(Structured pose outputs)
★ ★ ★ ★ ★ ★ ★

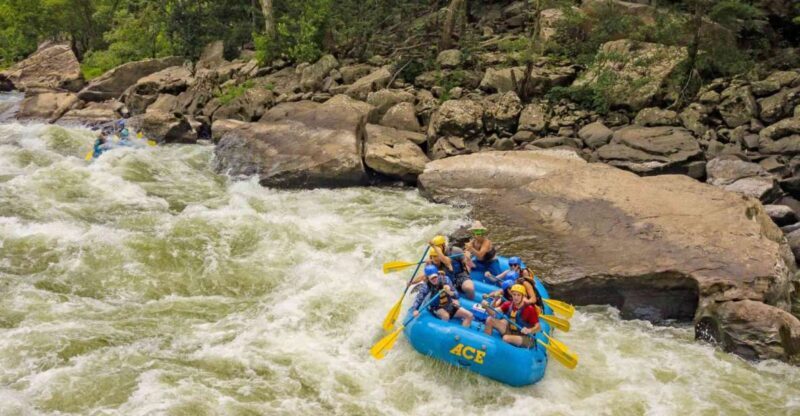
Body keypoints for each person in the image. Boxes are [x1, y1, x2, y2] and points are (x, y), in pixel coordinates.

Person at [428, 235, 474, 300]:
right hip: (447, 280)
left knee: (469, 287)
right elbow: (427, 272)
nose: (437, 249)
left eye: (438, 247)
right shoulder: (434, 255)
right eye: (436, 247)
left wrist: (468, 259)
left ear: (443, 245)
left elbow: (467, 264)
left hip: (460, 276)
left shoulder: (455, 250)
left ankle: (471, 300)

★ ★ ★ ★ ★ ★ ★

Exercise objective:
Search the data for the string "left". List each line that has it.

Task solution:
left knee: (469, 287)
left eye: (438, 247)
left wrist: (468, 259)
left ear: (443, 245)
left elbow: (467, 264)
left hip: (460, 276)
left shoulder: (455, 250)
left ankle: (471, 300)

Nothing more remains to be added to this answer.